Description of the task :: Leave out the pictures and repeat everything else in the records exactly.

——————————

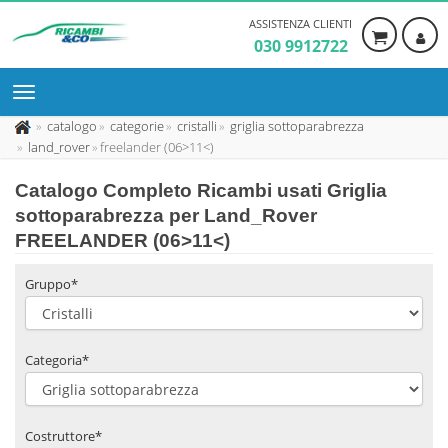
ASSISTENZA CLIENTI
030 9912722
catalogo
categorie
cristalli
griglia sottoparabrezza
land_rover
freelander (06>11<)
Catalogo Completo Ricambi usati Griglia
sottoparabrezza per Land_Rover
FREELANDER (06>11<)
Gruppo*
Categoria*
Costruttore*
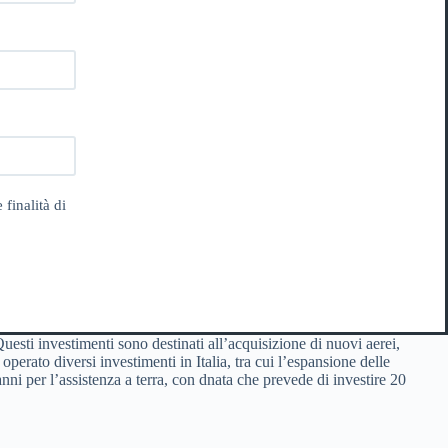
 finalità di
Questi investimenti sono destinati all’acquisizione di nuovi aerei,
perato diversi investimenti in Italia, tra cui l’espansione delle
ni per l’assistenza a terra, con dnata che prevede di investire 20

——————————

Response to the task ::
ASSISTENZA CLIENTI
030 9912722
catalogo
categorie
cristalli
griglia sottoparabrezza
land_rover
freelander (06>11<)
Catalogo Completo Ricambi usati Griglia
sottoparabrezza per Land_Rover
FREELANDER (06>11<)
Gruppo*
Categoria*
Costruttore*
 finalità di
Questi investimenti sono destinati all’acquisizione di nuovi aerei,
perato diversi investimenti in Italia, tra cui l’espansione delle
ni per l’assistenza a terra, con dnata che prevede di investire 20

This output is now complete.